[[ EXTRACTED INFORMATION open ]]

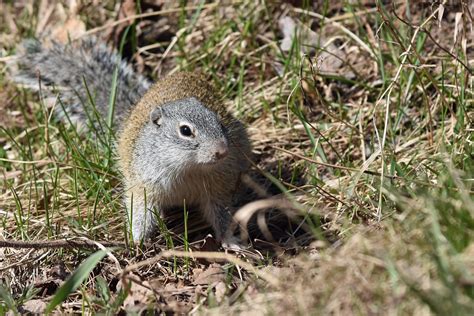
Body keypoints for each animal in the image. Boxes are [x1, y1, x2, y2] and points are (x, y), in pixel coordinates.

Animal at [12, 37, 252, 247]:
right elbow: (140, 210)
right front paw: (137, 240)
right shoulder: (144, 185)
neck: (189, 168)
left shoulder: (218, 185)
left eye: (220, 122)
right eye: (185, 131)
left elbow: (221, 214)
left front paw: (231, 241)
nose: (222, 151)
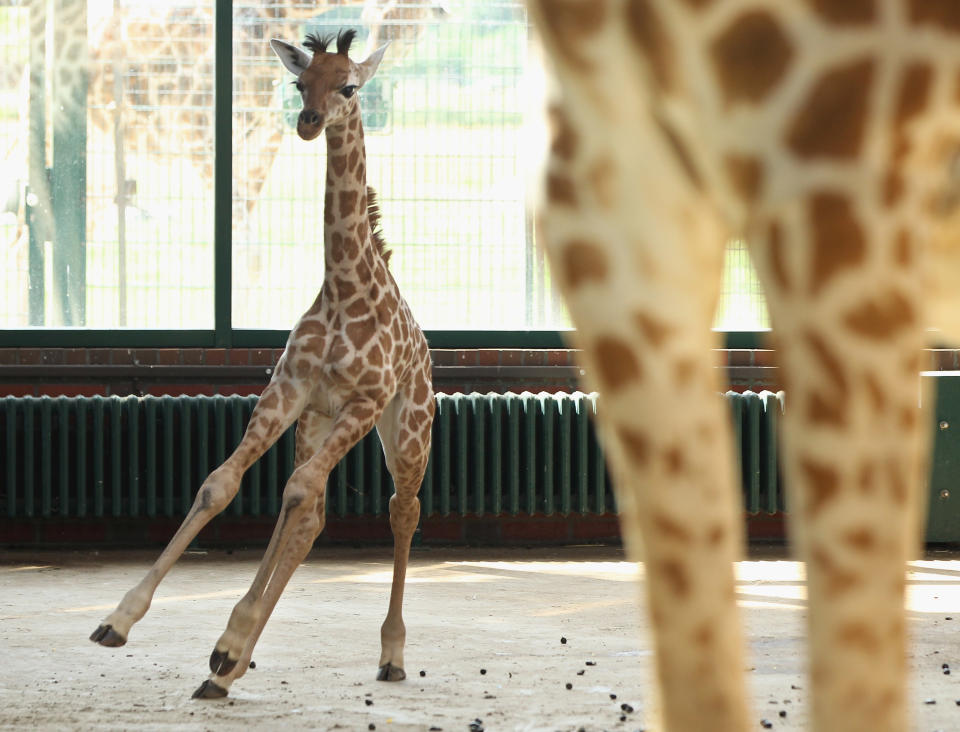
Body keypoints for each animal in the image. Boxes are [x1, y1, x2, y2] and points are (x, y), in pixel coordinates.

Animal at [90, 31, 436, 700]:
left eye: (348, 85)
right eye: (302, 82)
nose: (308, 122)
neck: (343, 287)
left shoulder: (363, 402)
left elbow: (293, 491)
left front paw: (229, 638)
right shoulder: (290, 390)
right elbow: (222, 484)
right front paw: (121, 618)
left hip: (407, 431)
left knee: (399, 511)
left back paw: (392, 654)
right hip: (317, 424)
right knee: (310, 511)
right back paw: (228, 666)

[[ EXTRACTED INFORMATION closed ]]

*TASK INSTRUCTIONS*
Transcribe all of the records above character for character. Exclude the pictures.

*ANSWER TO THIS TASK*
Body keypoints for each animal in the image. Boxes are [x1, y1, x2, y2] and points are (x, y), in pixel coordinates.

Animal at [12, 37, 252, 247]:
right elbow: (140, 210)
right front paw: (137, 240)
right shoulder: (144, 185)
neck: (189, 168)
left shoulder: (218, 185)
left eye: (220, 122)
right eye: (185, 131)
left elbow: (221, 214)
left front paw: (231, 241)
nose: (222, 151)
Body keypoints for each animal in the image. Boxes are [x1, y1, x2, y2] and points are (x, y), in pixel coordinates.

Animal at [90, 31, 436, 700]:
left eye: (348, 85)
right eye: (302, 82)
nose: (308, 122)
neck: (343, 287)
left shoulder: (363, 402)
left elbow: (293, 491)
left front paw: (229, 638)
right shoulder: (290, 390)
right elbow: (222, 484)
right front paw: (121, 618)
left hip: (407, 431)
left knee: (399, 511)
left back paw: (392, 654)
right hip: (317, 424)
right knee: (310, 511)
right back paw: (228, 666)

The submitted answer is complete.